» Task details:
Quote the passage on the International Gothic in full, word for word.

» Selected extract:

━━━━━━━━━━━━━━━━━━━━

But other factors contributed to give diversity to the International Gothic, a period that marked, as Huizinga said, "the beginning of the end of the medieval world."

The middle class was growing and becoming organized, and began to manage large sectors of public affairs. The feudal system was declining and was gradually replaced by a proto-capitalist economic model dominated by the values of the bourgeoisie, which actually became the cultural vanguard of the period and took a leading role in the patronage of the arts.

Moreover, the individualism that characterized this new economy, together with the birth of a new urban culture—which moved away from traditional values formulating more dynamic ones, favoring a great transit between social classes—were reflected in the arts in a way that privileged realist aspects, profane interests, and private preferences, where the proliferation of portraits is exemplary in this regard, often going into unprecedented psychological characterizations.

At the same time, the persistence of sophisticated courtly culture, typified in the courts of the House of Valois of France—who were among the greatest patrons of the period and which was inspired by the traditions of chivalry and the ideals of courtly love—gave much of the production of this phase a pronounced ornamental character, emphasizing the decorative of the costumes, the richness of the textures, and the elegance of the gestures, although the prevalence of this code also crystallized the art consumed in the courts in conventionalized formulas.

━━━━━━━━━━━━━━━━━━━━

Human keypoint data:
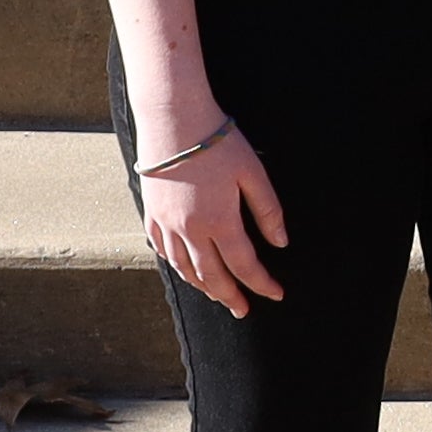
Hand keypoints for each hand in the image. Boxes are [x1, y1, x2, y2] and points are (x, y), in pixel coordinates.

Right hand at [139, 120, 290, 319]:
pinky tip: (187, 271)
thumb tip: (280, 244)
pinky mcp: (150, 215)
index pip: (244, 265)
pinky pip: (163, 252)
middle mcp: (189, 230)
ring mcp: (165, 225)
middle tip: (244, 310)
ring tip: (219, 295)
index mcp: (219, 221)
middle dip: (230, 296)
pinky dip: (178, 268)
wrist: (173, 121)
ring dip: (203, 287)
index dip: (262, 284)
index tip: (276, 294)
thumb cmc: (219, 143)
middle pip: (211, 276)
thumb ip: (268, 211)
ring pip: (184, 269)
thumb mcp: (253, 173)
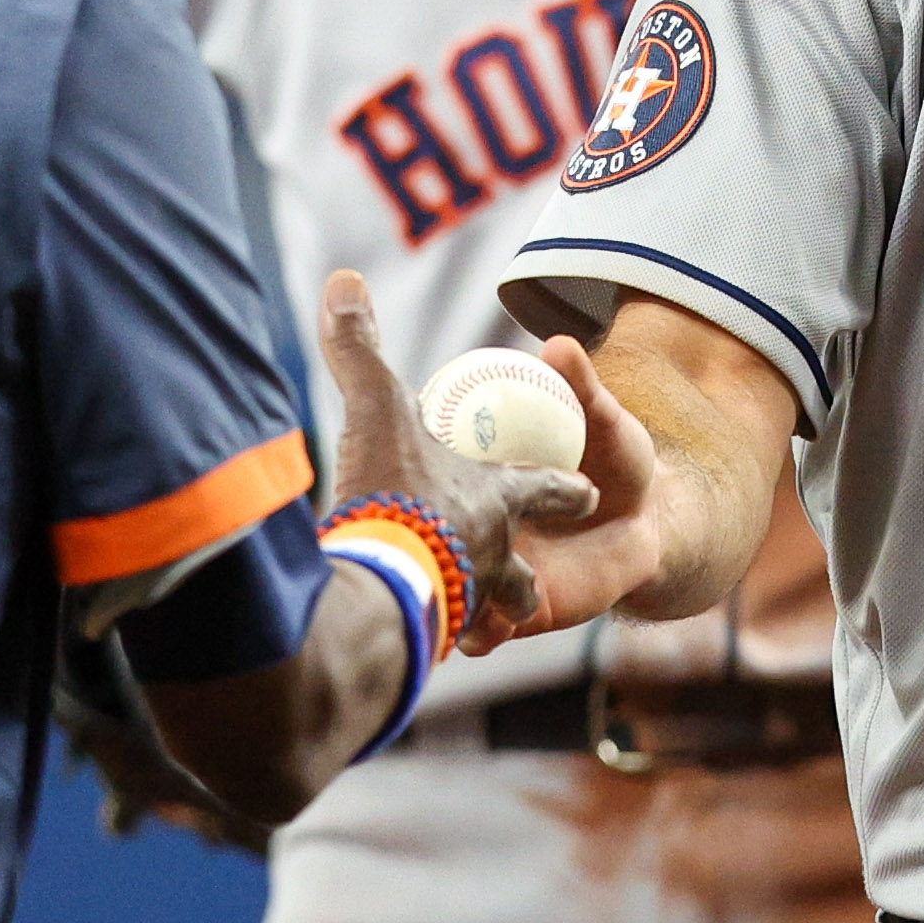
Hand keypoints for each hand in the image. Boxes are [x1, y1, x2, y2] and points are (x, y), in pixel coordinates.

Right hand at [307, 275, 609, 655]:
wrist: (388, 582)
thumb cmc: (397, 490)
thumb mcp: (381, 407)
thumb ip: (362, 350)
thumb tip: (343, 278)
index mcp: (498, 501)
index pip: (542, 488)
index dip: (560, 487)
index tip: (580, 489)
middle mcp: (495, 558)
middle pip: (518, 569)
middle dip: (521, 574)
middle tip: (519, 578)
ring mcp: (470, 607)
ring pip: (488, 612)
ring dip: (481, 612)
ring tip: (465, 619)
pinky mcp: (435, 644)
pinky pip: (442, 642)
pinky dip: (435, 640)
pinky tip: (417, 640)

━━━━━━━━━━━━━━━━━━━━

» Final answer:
But other factors contributed to give diversity to the International Gothic, a period that marked, as Huizinga said, "the beginning of the end of the medieval world."

The middle class was growing and becoming organized, and began to manage large sectors of public affairs. The feudal system was declining and was gradually replaced by a proto-capitalist economic model dominated by the values of the bourgeoisie, which actually became the cultural vanguard of the period and took a leading role in the patronage of the arts.

Moreover, the individualism that characterized this new economy, together with the birth of a new urban culture—which moved away from traditional values formulating more dynamic ones, favoring a great transit between social classes—were reflected in the arts in a way that privileged realist aspects, profane interests, and private preferences, where the proliferation of portraits is exemplary in this regard, often going into unprecedented psychological characterizations.

At the same time, the persistence of sophisticated courtly culture, typified in the courts of the House of Valois of France—who were among the greatest patrons of the period and which was inspired by the traditions of chivalry and the ideals of courtly love—gave much of the production of this phase a pronounced ornamental character, emphasizing the decorative of the costumes, the richness of the textures, and the elegance of the gestures, although the prevalence of this code also crystallized the art consumed in the courts in conventionalized formulas.